Il Servizio Nazionale di Geologia e Minerarie (Sernageomin) ha riferito venerdì la decisione di dichiarare un allarme giallo per il vulcano Copahue, situato al confine con il Cile, nella regione del Biobío, con l’Argentina.

Il cambiamento, secondo un rapporto di Sernageomin, risponde al verificarsi di 943 eventi sismico-vulcanici, specificando che il più grande evento si è verificato il 2 marzo, 11,5 chilometri a nord-ovest del cratere attivo di El Agrio, avendo una profondità di 4,5 chilometri.

Il documento aggiunge che l’attività vulcanica ha presentato variazioni da febbraio, “con l’occorrenza e la registrazione di sismicità abbondante di VT (vulcano-tettonica)”.

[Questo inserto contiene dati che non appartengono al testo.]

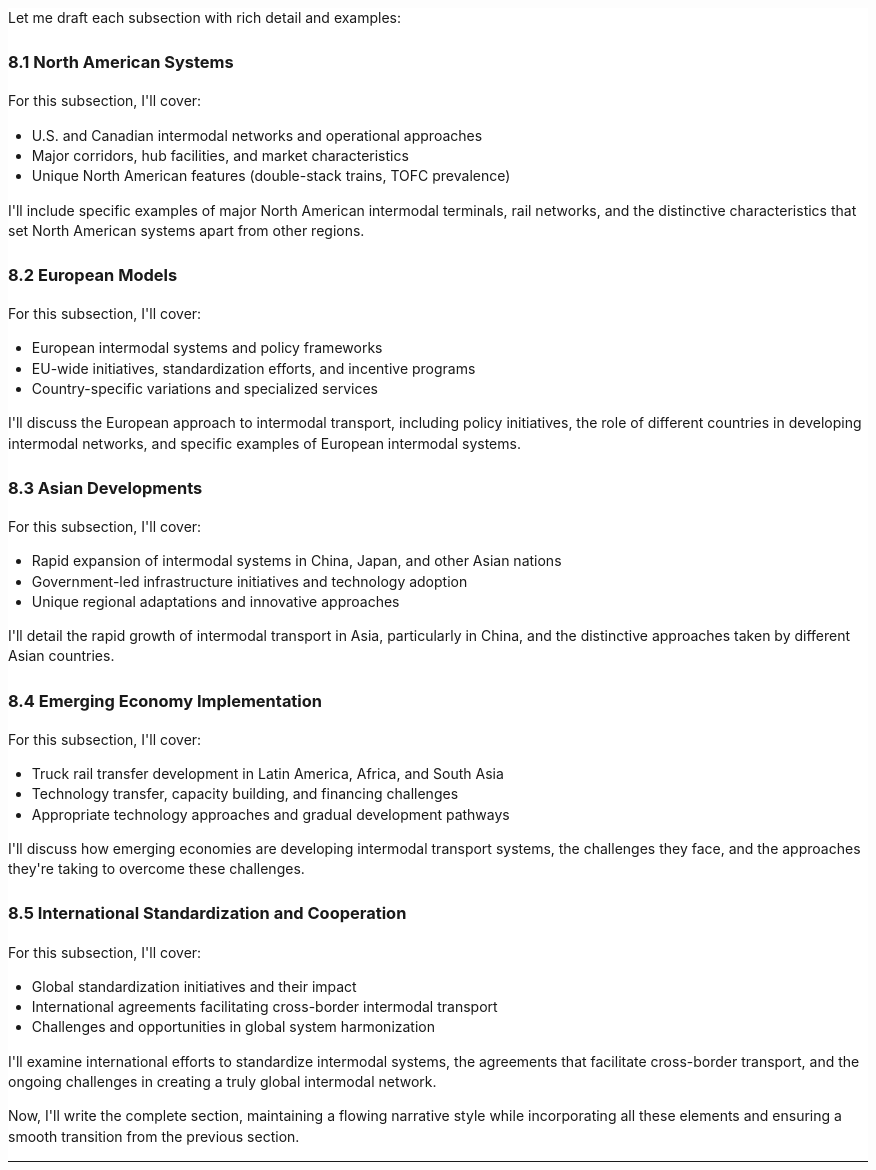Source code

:Let me draft each subsection with rich detail and examples:

### 8.1 North American Systems

For this subsection, I'll cover:
- U.S. and Canadian intermodal networks and operational approaches
- Major corridors, hub facilities, and market characteristics
- Unique North American features (double-stack trains, TOFC prevalence)

I'll include specific examples of major North American intermodal terminals, rail networks, and the distinctive characteristics that set North American systems apart from other regions.

### 8.2 European Models

For this subsection, I'll cover:
- European intermodal systems and policy frameworks
- EU-wide initiatives, standardization efforts, and incentive programs
- Country-specific variations and specialized services

I'll discuss the European approach to intermodal transport, including policy initiatives, the role of different countries in developing intermodal networks, and specific examples of European intermodal systems.

### 8.3 Asian Developments

For this subsection, I'll cover:
- Rapid expansion of intermodal systems in China, Japan, and other Asian nations
- Government-led infrastructure initiatives and technology adoption
- Unique regional adaptations and innovative approaches

I'll detail the rapid growth of intermodal transport in Asia, particularly in China, and the distinctive approaches taken by different Asian countries.

### 8.4 Emerging Economy Implementation

For this subsection, I'll cover:
- Truck rail transfer development in Latin America, Africa, and South Asia
- Technology transfer, capacity building, and financing challenges
- Appropriate technology approaches and gradual development pathways

I'll discuss how emerging economies are developing intermodal transport systems, the challenges they face, and the approaches they're taking to overcome these challenges.

### 8.5 International Standardization and Cooperation

For this subsection, I'll cover:
- Global standardization initiatives and their impact
- International agreements facilitating cross-border intermodal transport
- Challenges and opportunities in global system harmonization

I'll examine international efforts to standardize intermodal systems, the agreements that facilitate cross-border transport, and the ongoing challenges in creating a truly global intermodal network.

Now, I'll write the complete section, maintaining a flowing narrative style while incorporating all these elements and ensuring a smooth transition from the previous section.

---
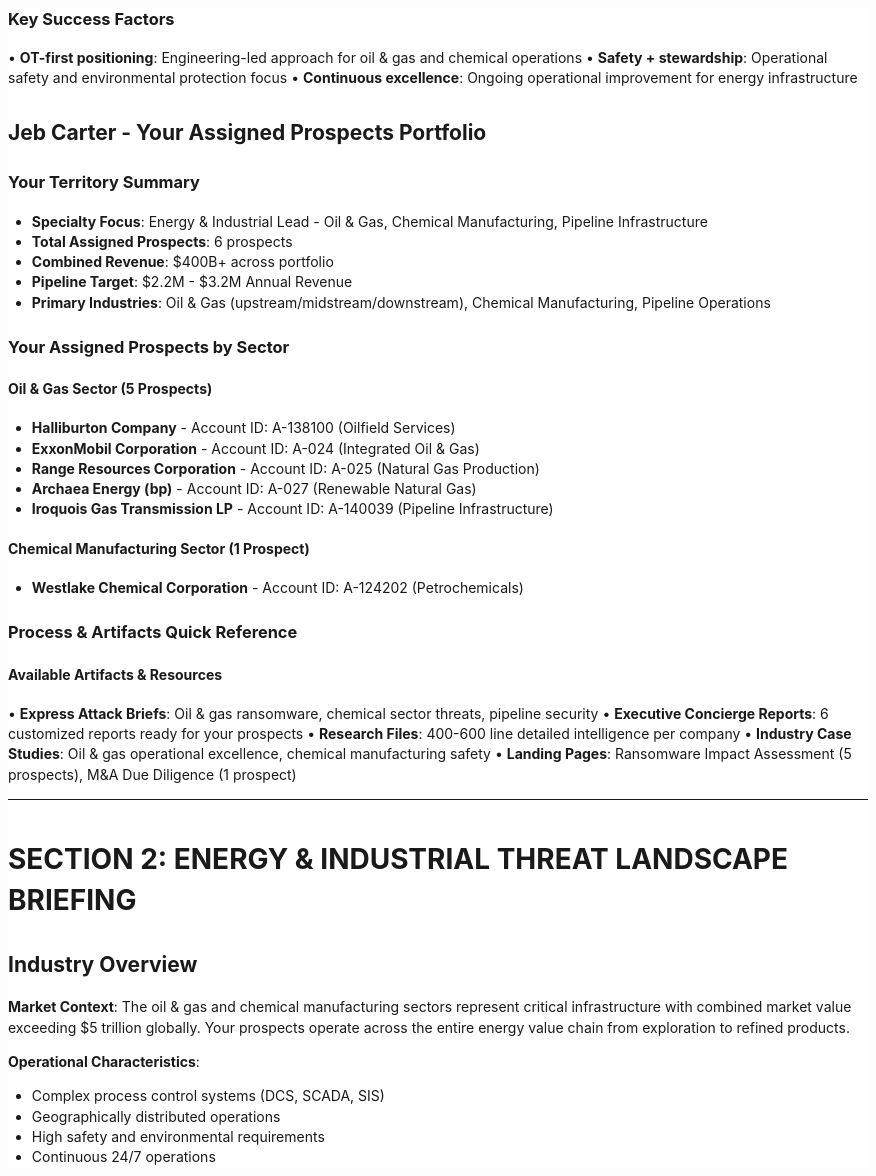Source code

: ### Key Success Factors
• **OT-first positioning**: Engineering-led approach for oil & gas and chemical operations
• **Safety + stewardship**: Operational safety and environmental protection focus
• **Continuous excellence**: Ongoing operational improvement for energy infrastructure

## Jeb Carter - Your Assigned Prospects Portfolio

### Your Territory Summary
- **Specialty Focus**: Energy & Industrial Lead - Oil & Gas, Chemical Manufacturing, Pipeline Infrastructure
- **Total Assigned Prospects**: 6 prospects
- **Combined Revenue**: $400B+ across portfolio
- **Pipeline Target**: $2.2M - $3.2M Annual Revenue
- **Primary Industries**: Oil & Gas (upstream/midstream/downstream), Chemical Manufacturing, Pipeline Operations

### Your Assigned Prospects by Sector

#### Oil & Gas Sector (5 Prospects)
- **Halliburton Company** - Account ID: A-138100 (Oilfield Services)
- **ExxonMobil Corporation** - Account ID: A-024 (Integrated Oil & Gas)  
- **Range Resources Corporation** - Account ID: A-025 (Natural Gas Production)
- **Archaea Energy (bp)** - Account ID: A-027 (Renewable Natural Gas)
- **Iroquois Gas Transmission LP** - Account ID: A-140039 (Pipeline Infrastructure)

#### Chemical Manufacturing Sector (1 Prospect)
- **Westlake Chemical Corporation** - Account ID: A-124202 (Petrochemicals)

### Process & Artifacts Quick Reference

#### Available Artifacts & Resources
• **Express Attack Briefs**: Oil & gas ransomware, chemical sector threats, pipeline security
• **Executive Concierge Reports**: 6 customized reports ready for your prospects
• **Research Files**: 400-600 line detailed intelligence per company
• **Industry Case Studies**: Oil & gas operational excellence, chemical manufacturing safety
• **Landing Pages**: Ransomware Impact Assessment (5 prospects), M&A Due Diligence (1 prospect)

---

# SECTION 2: ENERGY & INDUSTRIAL THREAT LANDSCAPE BRIEFING

## Industry Overview

**Market Context**: The oil & gas and chemical manufacturing sectors represent critical infrastructure with combined market value exceeding $5 trillion globally. Your prospects operate across the entire energy value chain from exploration to refined products.

**Operational Characteristics**: 
- Complex process control systems (DCS, SCADA, SIS)
- Geographically distributed operations
- High safety and environmental requirements
- Continuous 24/7 operations
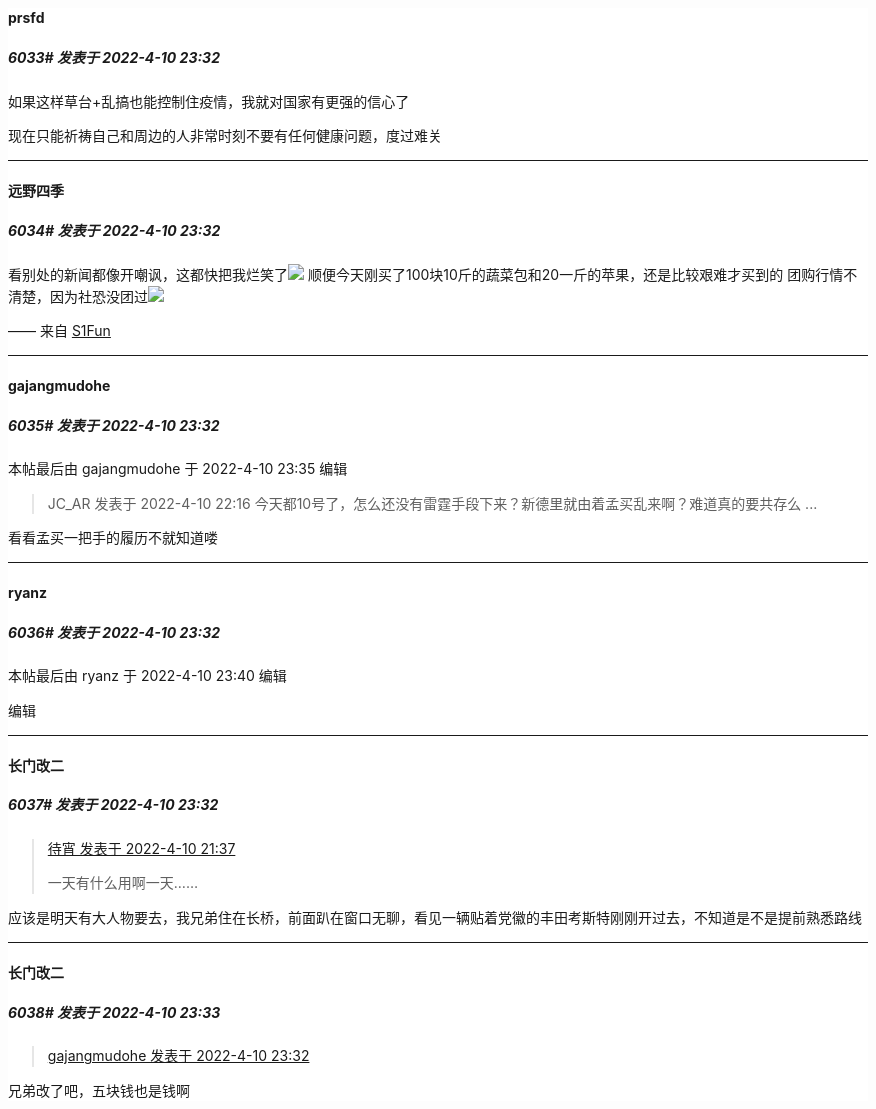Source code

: ####  prsfd  
##### 6033#       发表于 2022-4-10 23:32

如果这样草台+乱搞也能控制住疫情，我就对国家有更强的信心了

现在只能祈祷自己和周边的人非常时刻不要有任何健康问题，度过难关

*****

####  远野四季  
##### 6034#       发表于 2022-4-10 23:32

看别处的新闻都像开嘲讽，这都快把我烂笑了<img src="https://static.saraba1st.com/image/smiley/face2017/068.png" referrerpolicy="no-referrer">
顺便今天刚买了100块10斤的蔬菜包和20一斤的苹果，还是比较艰难才买到的
团购行情不清楚，因为社恐没团过<img src="https://static.saraba1st.com/image/smiley/face2017/068.png" referrerpolicy="no-referrer">

—— 来自 [S1Fun](https://s1fun.koalcat.com)

*****

####  gajangmudohe  
##### 6035#       发表于 2022-4-10 23:32

 本帖最后由 gajangmudohe 于 2022-4-10 23:35 编辑 
<blockquote>JC_AR 发表于 2022-4-10 22:16
今天都10号了，怎么还没有雷霆手段下来？新德里就由着孟买乱来啊？难道真的要共存么 ...</blockquote>
看看孟买一把手的履历不就知道喽

*****

####  ryanz  
##### 6036#       发表于 2022-4-10 23:32

 本帖最后由 ryanz 于 2022-4-10 23:40 编辑 

编辑

*****

####  长门改二  
##### 6037#       发表于 2022-4-10 23:32

<blockquote><a href="httphttps://bbs.saraba1st.com/2b/forum.php?mod=redirect&amp;goto=findpost&amp;pid=55395394&amp;ptid=2063057" target="_blank">待宵 发表于 2022-4-10 21:37</a>

一天有什么用啊一天……</blockquote>
应该是明天有大人物要去，我兄弟住在长桥，前面趴在窗口无聊，看见一辆贴着党徽的丰田考斯特刚刚开过去，不知道是不是提前熟悉路线

*****

####  长门改二  
##### 6038#       发表于 2022-4-10 23:33

<blockquote><a href="httphttps://bbs.saraba1st.com/2b/forum.php?mod=redirect&amp;goto=findpost&amp;pid=55397126&amp;ptid=2063057" target="_blank">gajangmudohe 发表于 2022-4-10 23:32</a></blockquote>
兄弟改了吧，五块钱也是钱啊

Questo, sommato ad altre situazioni come la diminuzione del livello del lago situato nel cratere attivo El Agrio, significa che l’organismo non esclude il verificarsi di uno “squilibrio del sistema vulcanico, che implica la possibilità di verificarsi di piccole esplosioni che potrebbero influenzare la vicinanza del

cratere e aumentare l’attività superficiale”.

Per lo stesso motivo, l’Onemi ha dichiarato un allarme giallo nel distretto di Alto Biobío. Con questa misura, le risorse necessarie saranno introdotte per intervenire in base all’evoluzione dell’evento, al fine di evitare che aumenti di dimensioni e gravità, riducendo al minimo gli effetti negativi sulle persone, i loro beni e l’ambiente.